MysteryInc152 OP t1_j95rp8c wrote on February 19, 2023 at 1:40 PM

#1,869,586

Replying to Taenk (#1,869,558)

https://toolformerzero.com/

Professor_Entropy t1_j95txkb wrote on February 19, 2023 at 2:01 PM

#1,869,791

You can't still rely on its results. "What's the volume of 1000 KG of Ice?" doesn't work, the model asks "1000 * 0.919" instead of "1000 / 0.919"

MysteryInc152 OP t1_j95u3t2 wrote on February 19, 2023 at 2:03 PM

#1,869,812

Replying to Professor_Entropy (#1,869,791)

Seems like something a chain of thought example in the pre prompt would fix more than any deficiency in the approach.

Also eliminating arithmetic errors doesn't mean you'd eliminate logical/reasoning errors.

damc4 t1_j96888m wrote on February 19, 2023 at 3:54 PM

#1,871,030

By the way, I created a tool "CodeAssist" ( https://codeassist.tech ) that is based on a similar idea.

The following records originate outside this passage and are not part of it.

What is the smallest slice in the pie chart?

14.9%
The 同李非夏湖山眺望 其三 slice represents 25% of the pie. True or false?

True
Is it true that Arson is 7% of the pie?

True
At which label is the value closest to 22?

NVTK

It's a chatbot that can execute actions in the IDE (most importantly - write/read the code in your editor).

yoshiwaan t1_j96uxg7 wrote on February 19, 2023 at 6:31 PM

#1,873,005

Replying to blueSGL (#1,865,903)

Really? As in the order of operations is: token parsing => Toolformer => LLM?

Genuine question, is the text/token parsing for queries to an LLM (eg chatgpt) performed separately and beforehand to the actual LLM being leveraged, or is the text/token parsing a part of the LLM? I figured it was the latter and you couldn’t just insert a tool there

yoshiwaan t1_j96wt2g wrote on February 19, 2023 at 6:44 PM

#1,873,180

Replying to MysteryInc152 (#1,869,548)

Really? As in the order of operations is: token parsing => Toolformer => LLM?

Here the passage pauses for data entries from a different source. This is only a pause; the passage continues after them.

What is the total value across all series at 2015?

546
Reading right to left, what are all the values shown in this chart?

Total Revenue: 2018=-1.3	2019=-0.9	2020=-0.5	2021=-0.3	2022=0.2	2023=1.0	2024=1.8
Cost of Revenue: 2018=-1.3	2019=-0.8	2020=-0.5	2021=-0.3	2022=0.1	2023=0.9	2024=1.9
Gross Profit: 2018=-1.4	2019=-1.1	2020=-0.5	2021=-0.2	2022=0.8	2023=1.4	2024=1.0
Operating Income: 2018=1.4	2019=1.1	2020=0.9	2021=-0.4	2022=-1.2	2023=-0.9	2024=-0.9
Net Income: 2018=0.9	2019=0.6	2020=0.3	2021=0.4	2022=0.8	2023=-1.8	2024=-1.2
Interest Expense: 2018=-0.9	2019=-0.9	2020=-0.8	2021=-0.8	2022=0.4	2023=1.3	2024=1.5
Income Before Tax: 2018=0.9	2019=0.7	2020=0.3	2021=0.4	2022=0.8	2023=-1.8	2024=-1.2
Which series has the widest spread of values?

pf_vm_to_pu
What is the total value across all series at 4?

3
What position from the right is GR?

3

Genuine question, is the text/token parsing for queries to an LLM (eg chatgpt) performed separately and beforehand to the actual LLM being leveraged, or is the text/token parsing a part of the LLM? I figured it was the latter and you couldn’t just insert a tool there

Edit: I think this is a new model for this purpose, rather than reusing an existing LLM (eg ChatGPT) as I first assumed, which makes more sense

Edit 2: I actually read the paper and the LM itself is taught to reach out to tools as a part of its response operations, it’s not something separate

MysteryInc152 OP t1_j96y474 wrote on February 19, 2023 at 6:53 PM

#1,873,274

Replying to yoshiwaan (#1,873,180)

It's not a new model. It's davinci-003.

Basically the model begins generating. Once it hits an API request, the request is received and sent and the result of the request is pasted back into text and sent back to open AI to generate again and gpt continues generating until it hits another request and the process is repeated till it's done generating.